That would make sense. My healthier tank-raised brown ramshorn snails also carry one or two worms on occasion, but far less than the blues.


----------



## dw1305 (31 Jul 2020)

Hi all, 





NAJAS GUPPY said:


> i don't suppose you would be willing to send me some hydra before you kill them off???


I should be able to find you some. I'll have a look when I'm back in work.

cheers Darrel


----------



## alto (9 Aug 2020)

I’m a bit confused - isn’t this the tank that has only been set up for a month or so?
Where were the ramshorn snails sourced?

I’ve seen thousands of ramshorn snails (they collect in the sump filter system of a Marineland MARS system - shop owner fed massive amounts of food and ramshorn snails are ubiquitous in local shops) and never observed worm infestations


----------



## veerserif (9 Aug 2020)

alto said:


> Where were the ramshorn snails sourced?

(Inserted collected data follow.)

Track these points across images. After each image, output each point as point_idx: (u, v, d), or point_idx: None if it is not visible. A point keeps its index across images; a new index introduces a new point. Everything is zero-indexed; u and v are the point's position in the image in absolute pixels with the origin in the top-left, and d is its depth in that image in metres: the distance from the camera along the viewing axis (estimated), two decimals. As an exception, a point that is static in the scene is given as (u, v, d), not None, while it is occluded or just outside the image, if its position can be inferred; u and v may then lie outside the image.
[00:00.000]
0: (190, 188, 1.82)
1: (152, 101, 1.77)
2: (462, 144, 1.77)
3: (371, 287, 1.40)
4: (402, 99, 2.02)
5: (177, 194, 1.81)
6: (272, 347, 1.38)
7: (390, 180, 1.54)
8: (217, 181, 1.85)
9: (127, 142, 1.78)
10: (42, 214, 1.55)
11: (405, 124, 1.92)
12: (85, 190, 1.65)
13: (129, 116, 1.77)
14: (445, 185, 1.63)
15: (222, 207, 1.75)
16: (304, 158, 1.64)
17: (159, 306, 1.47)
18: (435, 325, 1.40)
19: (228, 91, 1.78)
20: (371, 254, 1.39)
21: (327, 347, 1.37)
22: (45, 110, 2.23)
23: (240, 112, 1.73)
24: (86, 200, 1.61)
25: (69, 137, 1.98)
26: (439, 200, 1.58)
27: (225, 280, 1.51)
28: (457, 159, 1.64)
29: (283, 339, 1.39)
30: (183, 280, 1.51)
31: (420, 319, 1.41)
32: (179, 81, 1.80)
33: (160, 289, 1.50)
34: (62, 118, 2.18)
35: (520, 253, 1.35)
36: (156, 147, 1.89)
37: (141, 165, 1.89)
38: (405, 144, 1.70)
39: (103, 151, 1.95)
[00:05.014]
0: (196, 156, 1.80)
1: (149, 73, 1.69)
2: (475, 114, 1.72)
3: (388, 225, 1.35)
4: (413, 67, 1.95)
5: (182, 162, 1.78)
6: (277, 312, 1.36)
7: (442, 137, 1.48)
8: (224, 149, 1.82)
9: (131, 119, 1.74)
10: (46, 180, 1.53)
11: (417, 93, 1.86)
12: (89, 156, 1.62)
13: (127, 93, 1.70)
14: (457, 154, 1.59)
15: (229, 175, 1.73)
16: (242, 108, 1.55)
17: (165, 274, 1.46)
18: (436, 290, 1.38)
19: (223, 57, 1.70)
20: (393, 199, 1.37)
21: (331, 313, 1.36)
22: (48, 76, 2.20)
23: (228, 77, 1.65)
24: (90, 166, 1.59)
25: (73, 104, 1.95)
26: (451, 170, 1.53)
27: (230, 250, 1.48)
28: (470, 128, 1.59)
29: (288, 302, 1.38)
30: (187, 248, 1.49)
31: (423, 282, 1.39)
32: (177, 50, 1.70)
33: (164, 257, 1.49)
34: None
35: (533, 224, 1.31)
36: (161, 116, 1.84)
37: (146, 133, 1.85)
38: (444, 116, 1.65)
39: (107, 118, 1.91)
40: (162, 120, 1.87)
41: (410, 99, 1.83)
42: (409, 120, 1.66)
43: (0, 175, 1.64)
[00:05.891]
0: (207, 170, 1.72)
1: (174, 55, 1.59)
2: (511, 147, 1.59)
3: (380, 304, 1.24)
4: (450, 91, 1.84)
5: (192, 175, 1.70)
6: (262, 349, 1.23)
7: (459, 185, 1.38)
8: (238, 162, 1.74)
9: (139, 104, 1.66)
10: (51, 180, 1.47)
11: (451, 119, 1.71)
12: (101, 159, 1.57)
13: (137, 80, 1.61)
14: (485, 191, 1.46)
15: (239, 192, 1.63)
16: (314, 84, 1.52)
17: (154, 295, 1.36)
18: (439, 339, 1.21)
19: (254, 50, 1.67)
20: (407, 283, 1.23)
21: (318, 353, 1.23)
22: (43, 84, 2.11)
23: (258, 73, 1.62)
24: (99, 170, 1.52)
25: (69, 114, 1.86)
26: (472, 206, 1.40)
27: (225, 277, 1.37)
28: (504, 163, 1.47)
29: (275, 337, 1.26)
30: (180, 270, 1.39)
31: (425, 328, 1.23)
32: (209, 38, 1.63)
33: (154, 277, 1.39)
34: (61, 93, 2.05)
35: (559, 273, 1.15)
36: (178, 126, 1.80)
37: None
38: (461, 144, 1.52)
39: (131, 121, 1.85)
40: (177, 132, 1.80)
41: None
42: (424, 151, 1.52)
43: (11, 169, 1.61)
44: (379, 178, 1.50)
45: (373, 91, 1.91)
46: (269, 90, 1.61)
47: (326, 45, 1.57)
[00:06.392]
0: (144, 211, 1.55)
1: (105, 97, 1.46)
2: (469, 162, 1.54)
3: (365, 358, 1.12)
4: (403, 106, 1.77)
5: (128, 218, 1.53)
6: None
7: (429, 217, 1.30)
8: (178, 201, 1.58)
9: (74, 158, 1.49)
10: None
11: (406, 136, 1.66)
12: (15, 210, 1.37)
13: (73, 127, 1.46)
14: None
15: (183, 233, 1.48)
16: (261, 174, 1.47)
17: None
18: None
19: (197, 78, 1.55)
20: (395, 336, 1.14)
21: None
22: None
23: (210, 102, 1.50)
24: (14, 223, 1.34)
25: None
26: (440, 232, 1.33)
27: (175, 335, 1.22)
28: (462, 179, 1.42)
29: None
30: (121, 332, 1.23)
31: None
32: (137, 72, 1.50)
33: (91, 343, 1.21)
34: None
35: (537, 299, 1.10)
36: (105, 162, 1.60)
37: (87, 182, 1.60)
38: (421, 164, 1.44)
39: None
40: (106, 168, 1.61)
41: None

Plant hitchhikers (edited: I bought the blues to have something to look at while the plants grew, but as you can see they weren't very healthy and died eventually). Same with the detritus worms, I'm assuming. They're on all my ramshorns of sufficient size now. I don't mind them, and the rams don't seem to be negatively affected either, it just looks creepy.


----------